Propos_sur_le_film

EXTRAITS CRITIQUES


« Ce qui survient aux personnages de Becker compte moins que la manière dont cela leur survient… Touchez pas au grisbi ne raconte que le transfert forcé de quatre-vingt-seize kilos d’or ; « Ce qui m’intéresse, ce sont d’abord les personnages », nous dit Becker ; aussi bien le véritable sujet du Grisbi est-il le vieillissement et l’amitié. Ce thème transparaissait dans le livre de Simonin, mais peu de scénaristes l’eussent su déceler et amener au premier plan, rejetant au second l’action violente et le pittoresque.  Simonin a quarante neuf ans, Becker quarante huit, le Grisbi est un film sur la cinquantaine. A la fin du film, Max - come Becker - chausse des lunettes pour lire. Vieillissement et amitié, disions-nous… La beauté des personnages du Grisbi, plus encore que de ceux de Casque d’or, vient de leur mutisme, de l’économie de leurs gestes ; ils ne parlent ou n’agissent que pour dire et faire l’essentiel ; comme Monsieur Teste, Becker tue en eux la marionnette. De ces tueurs, il ne reste plus que des matous face à face. Le Grisbi est à mes yeux une sorte de règlement de compte entre gros chats -  mais chats de luxe – fatigués et, si j’ose dire, minés. »

François Truffaut (Les Cahiers du cinéma N°34 avril 1954)

«Du roman d’Albert Simonin, Jacques Becker s’est principalement attaché à rendre le plus grave : l’histoire d’un gangster vieillissant  qui échoue au moment même où il allait se retirer victorieusement «affaires». Or cet échec est dû à ce qu’il a de meilleur en lui : son amitié pour un camarade dont il préfère le salut à celui de sa fortune et au sien propre.

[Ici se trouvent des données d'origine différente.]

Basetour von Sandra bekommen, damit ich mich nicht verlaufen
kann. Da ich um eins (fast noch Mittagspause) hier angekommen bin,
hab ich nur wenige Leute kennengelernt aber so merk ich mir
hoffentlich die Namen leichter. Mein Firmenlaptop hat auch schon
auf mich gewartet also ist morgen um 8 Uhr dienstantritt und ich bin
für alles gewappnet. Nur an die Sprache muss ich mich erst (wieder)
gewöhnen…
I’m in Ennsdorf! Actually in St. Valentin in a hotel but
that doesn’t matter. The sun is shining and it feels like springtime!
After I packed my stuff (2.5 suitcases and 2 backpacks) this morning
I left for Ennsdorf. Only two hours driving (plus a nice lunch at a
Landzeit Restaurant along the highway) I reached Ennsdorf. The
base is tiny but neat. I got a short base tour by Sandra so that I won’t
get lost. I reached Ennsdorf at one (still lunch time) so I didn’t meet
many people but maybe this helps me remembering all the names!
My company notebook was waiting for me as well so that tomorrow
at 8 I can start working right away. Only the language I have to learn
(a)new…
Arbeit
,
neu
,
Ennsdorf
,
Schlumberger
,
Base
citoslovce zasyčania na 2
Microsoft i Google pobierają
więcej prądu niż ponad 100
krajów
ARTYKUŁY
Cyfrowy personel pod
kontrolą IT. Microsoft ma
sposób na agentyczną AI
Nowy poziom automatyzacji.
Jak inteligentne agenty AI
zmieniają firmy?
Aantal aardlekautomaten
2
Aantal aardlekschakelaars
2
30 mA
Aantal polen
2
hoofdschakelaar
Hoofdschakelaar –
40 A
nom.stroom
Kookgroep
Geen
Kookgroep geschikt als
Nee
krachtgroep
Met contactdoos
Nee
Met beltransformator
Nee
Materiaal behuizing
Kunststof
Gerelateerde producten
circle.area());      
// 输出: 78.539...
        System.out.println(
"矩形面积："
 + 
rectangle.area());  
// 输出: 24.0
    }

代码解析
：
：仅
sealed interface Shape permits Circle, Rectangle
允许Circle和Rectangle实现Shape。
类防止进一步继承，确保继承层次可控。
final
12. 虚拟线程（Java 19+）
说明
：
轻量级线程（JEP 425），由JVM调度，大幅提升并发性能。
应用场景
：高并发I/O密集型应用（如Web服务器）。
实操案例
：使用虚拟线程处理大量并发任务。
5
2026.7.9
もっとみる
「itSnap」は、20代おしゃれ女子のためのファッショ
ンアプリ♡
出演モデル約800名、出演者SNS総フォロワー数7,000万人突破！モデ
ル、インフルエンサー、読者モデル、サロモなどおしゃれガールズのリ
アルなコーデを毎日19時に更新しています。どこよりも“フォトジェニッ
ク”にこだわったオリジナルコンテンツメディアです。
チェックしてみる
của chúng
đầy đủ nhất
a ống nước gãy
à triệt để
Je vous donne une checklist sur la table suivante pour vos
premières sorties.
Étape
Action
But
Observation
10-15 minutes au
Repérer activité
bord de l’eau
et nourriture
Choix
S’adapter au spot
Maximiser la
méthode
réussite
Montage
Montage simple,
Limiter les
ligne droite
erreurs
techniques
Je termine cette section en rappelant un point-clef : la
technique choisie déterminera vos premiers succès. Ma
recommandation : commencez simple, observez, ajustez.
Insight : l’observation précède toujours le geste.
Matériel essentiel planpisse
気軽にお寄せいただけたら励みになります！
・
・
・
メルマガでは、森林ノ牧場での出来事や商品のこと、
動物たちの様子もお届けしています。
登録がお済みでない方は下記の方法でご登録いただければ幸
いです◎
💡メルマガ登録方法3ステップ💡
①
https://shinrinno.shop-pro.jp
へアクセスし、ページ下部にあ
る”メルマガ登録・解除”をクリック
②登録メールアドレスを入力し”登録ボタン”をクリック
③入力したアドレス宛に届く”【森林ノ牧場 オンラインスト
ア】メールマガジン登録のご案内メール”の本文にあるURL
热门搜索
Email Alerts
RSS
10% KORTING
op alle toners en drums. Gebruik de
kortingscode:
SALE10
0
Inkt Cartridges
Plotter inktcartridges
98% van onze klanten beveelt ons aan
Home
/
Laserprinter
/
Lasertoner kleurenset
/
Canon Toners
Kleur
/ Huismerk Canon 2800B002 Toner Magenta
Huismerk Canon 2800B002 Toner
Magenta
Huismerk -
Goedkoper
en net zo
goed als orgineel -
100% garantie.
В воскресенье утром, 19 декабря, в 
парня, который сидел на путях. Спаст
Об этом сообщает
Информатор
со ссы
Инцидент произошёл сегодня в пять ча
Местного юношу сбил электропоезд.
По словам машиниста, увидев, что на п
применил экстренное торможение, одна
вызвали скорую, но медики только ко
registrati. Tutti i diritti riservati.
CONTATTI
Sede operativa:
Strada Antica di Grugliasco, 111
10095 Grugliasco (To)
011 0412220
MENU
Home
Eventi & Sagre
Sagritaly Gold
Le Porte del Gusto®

Cette camaraderie virile est le vrai sujet du film. Elle nous est décrite avec une si chaude tendresse, une complicité tellement humaine que nous avons tendance à oublier la nature plutôt particulière des affaires traitées pour ces dus hommes dont nous nous sommes faits des amis. »

Claude Mauriac : Le Figaro littéraire : 27/03/1954)

« Jacques Becker a su faire d’un roman de Simonin une œuvre d’une valeur et d’un intérêt bien supérieurs à ceux des « films de gangsters » qu’on produit régulièrement… Il la peint des gangsters avec une minutieuse attention : aussi pour la première fois, ces personnages sont-ils des hommes et leurs sentiments autre chose que des ressorts de l’intrigue… Magnifique réussite dans la construction, l’acte de mener une scène, de diriger les acteurs, ce film est une démonstration exceptionnelle de la maîtrise de Becker. »

Jean-Louis Tallenay : Radio Cinéma

 

« Ce ne sont pas des trouvailles isolées, mais une somme de détails incorporés au scénario qui indique, sans insister, un certain nombre d’à-côtés apparemment sans importance. En réalité, ils en ont une grande - la caméra ne se contente pas d’enregistrer les « scènes » et les « dialogues » essentiels ; elle prend le temps de suivre les personnages dans des gestes et jusqu’à des milieux apparemment inutiles pour qu’on comprenne quel genre d’homme est Max… L’interprétation irréprochable suit admirablement le texte et contribue à lui conférer son naturel. »

Gilbert Salachas : Téléciné : fiche N° 224)

 

«Jacques Becker est grand spécialiste de peinture d’un milieu déterminé… Le rythme est excellant notamment au cours de la poursuite finale. Jean Gabin fait une remarquable composition et René Dary personnifie avec grand talent l’inquiétant Riton. Le danger d’un tel film est qu’il présente avec sympathie des personnages d’une immoralité totale et dépeint un milieu pourri qui se présente aux spectateurs sous un jour assez favorable. L’atmosphère factice des luxueuses boites de nuit ne peut que renforcer l’impression quelque peu nocive que produit le film. » C.C.C. Répertoire général des films1954/55

 

On se doit de reprocher à J. Becker d’avoir mis tant de soin à créer une œuvre dont le sujet reste, malgré tout, méprisable. Quand bien même tous les voleurs, casseurs, malfrats et autres criminels seraient-ils agités de sentiments aussi honorables que l’amitié de max et Riton, ils restent voleurs, casseurs, malfrats et criminels. Leur raison est celle du plus fort. Le meurtre est chose courante en leur milieu. Le public est déjà trop abreuvé de spectacles où le crime est la principale attraction, pour qu’on y ajoute encore l’humanité, et pour qu’un réalisateur d’aussi grand talent que J; Becker y ajoute au surplus la qualité. »

Fiche filmographique N° 115 de l’I.D.H.E.C.